Furthermore, Intel’s Falcon Shores chips were originally conceived as a fusion of CPU and GPU cores, representing the company’s inaugural venture into the ‘XPU’ architecture for high-performance computing. Nonetheless, a few months ago, Intel astounded the industry by opting for a GPU-only approach and deferring the chip’s release until 2025. The company’s voyage into the realm of AI and GPUs has encountered a series of twists and turns.
This comes after Intel has already been providing Gaudi2 AI chips for training models. Interestingly, Gaudi2 works 2.4 times faster than the NVIDIA A100, and is almost coming close to the H100 Hopper GPU.
On the flip side, Intel’s decision to decelerate its GPU release cadence could potentially place it at a disadvantage against more advanced architectures like NVIDIA Grace Superchips and AMD’s Instinct MI300, both slated for launch in 2023. This strategic choice may hinder Intel’s competitiveness in the HPC market.
Intel is convinced with two AI markets
One that deals with the infrastructure, for which the company has the Habana Labs Gaudi. The other is for inference, which according to Intel can be adequately done on a CPU like Xeon.
This seemed like an almost good approach until NVIDIA jumped onto the same wagon. At NVIDIA’s recent financial call, Jensen Huang said that the company plans to introduce L40S, a GPU that is specifically designed for fine-tuning and inference. Given that people are already using NVIDIA H100s for training, shifting to Intel’s Xeon processors might be a big leap to make.
Amid these strategic shifts, in May Intel had announced a strategic collaboration with the Boston Consulting Group (BCG) to facilitate generative AI. This partnership aimed to harness Intel’s AI hardware and software to craft tailor-made generative AI solutions for enterprises, all while ensuring the sanctity of data privacy and security.
Cut to August, Anthropic announced its partnership with BCG for bringing responsible generative AI for enterprise clients. But after that, NVIDIA and Microsoft also made an investment in Anthropic, which makes all of this a little confusing. This proves that AI is for everyone to take. This might be a hint that the Google-backed startup might be leveraging Intel supercomputers for building generative AI, which is quite rarely heard given the NVIDIA GPU dominance.
Intel GPUs, NVIDIA CPUs
You read that right. All of these strategic shifts were interpreted as Intel’s departure from direct competition with AMD’s Instinct MI300 and NVIDIA’s Grace Hopper processors, both of which boast a combined CPU+GPU design. NVIDIA went into the CPU business in March and it left people wondering, what else does the GPU giant want to take on Intel with.

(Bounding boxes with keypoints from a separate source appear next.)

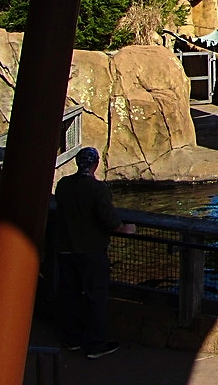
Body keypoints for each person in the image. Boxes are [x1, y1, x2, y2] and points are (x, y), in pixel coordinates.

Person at [54, 147, 135, 359]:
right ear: (95, 164)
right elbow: (108, 219)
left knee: (70, 295)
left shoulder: (63, 185)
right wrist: (125, 228)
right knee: (95, 297)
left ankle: (71, 338)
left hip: (65, 249)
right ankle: (95, 343)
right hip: (91, 251)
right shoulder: (97, 189)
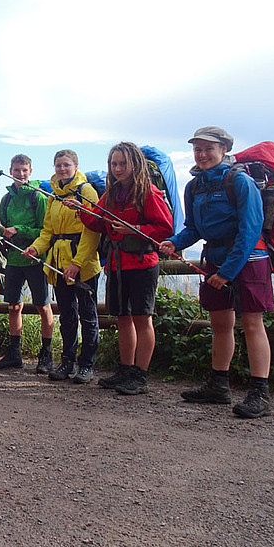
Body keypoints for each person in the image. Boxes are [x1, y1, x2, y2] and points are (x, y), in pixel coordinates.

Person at [160, 126, 274, 418]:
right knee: (220, 323)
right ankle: (219, 385)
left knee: (252, 324)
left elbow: (250, 230)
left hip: (249, 258)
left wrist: (226, 271)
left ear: (224, 149)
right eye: (198, 149)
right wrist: (174, 242)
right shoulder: (195, 187)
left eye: (208, 148)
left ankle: (260, 392)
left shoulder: (240, 181)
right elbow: (195, 229)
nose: (202, 154)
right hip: (216, 257)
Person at [72, 142, 173, 394]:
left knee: (141, 318)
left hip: (142, 263)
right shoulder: (112, 195)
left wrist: (134, 230)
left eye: (122, 164)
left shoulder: (147, 192)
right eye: (114, 164)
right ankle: (125, 369)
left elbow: (165, 228)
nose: (117, 169)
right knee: (123, 319)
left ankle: (140, 375)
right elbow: (97, 222)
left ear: (134, 164)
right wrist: (80, 209)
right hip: (117, 264)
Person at [23, 150, 102, 383]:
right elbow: (48, 230)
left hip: (83, 261)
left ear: (76, 166)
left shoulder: (86, 191)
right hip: (58, 261)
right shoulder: (53, 195)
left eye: (66, 165)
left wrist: (78, 263)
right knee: (67, 314)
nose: (62, 169)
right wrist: (36, 248)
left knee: (88, 314)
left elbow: (93, 229)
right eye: (58, 165)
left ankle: (87, 364)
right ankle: (67, 361)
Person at [0, 154, 54, 372]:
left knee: (42, 305)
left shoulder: (39, 197)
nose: (20, 174)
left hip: (36, 258)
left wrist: (20, 230)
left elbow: (46, 231)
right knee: (14, 305)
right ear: (10, 170)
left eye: (24, 170)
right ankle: (14, 354)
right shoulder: (6, 199)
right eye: (16, 170)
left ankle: (46, 355)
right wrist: (0, 226)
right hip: (15, 259)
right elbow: (6, 232)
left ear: (31, 171)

On the other hand, Intel has shed light on the reasoning behind this strategic reconfiguration. While the initial plan for Falcon Shores permitted flexible CPU/GPU configurations, Intel emphasised the significance of enabling customers to utilise various CPUs, including those from rivals like AMD and NVIDIA. But given the announcements around Gaudi2, a potential Gaudi3, and NVIDIA venturing into CPUs, Intel might be able to take a bigger slice of the GPU market soon.
The rivalry between Intel and NVIDIA, encompassing both CPUs and GPUs, is poised to intensify, potentially reshaping the landscape of AI and HPC. Intel is the best CPU to buy, and NVIDIA is the best GPU to buy. This is widely believed. But it might take a turn soon given that the conversation about computing has almost shifted around AI.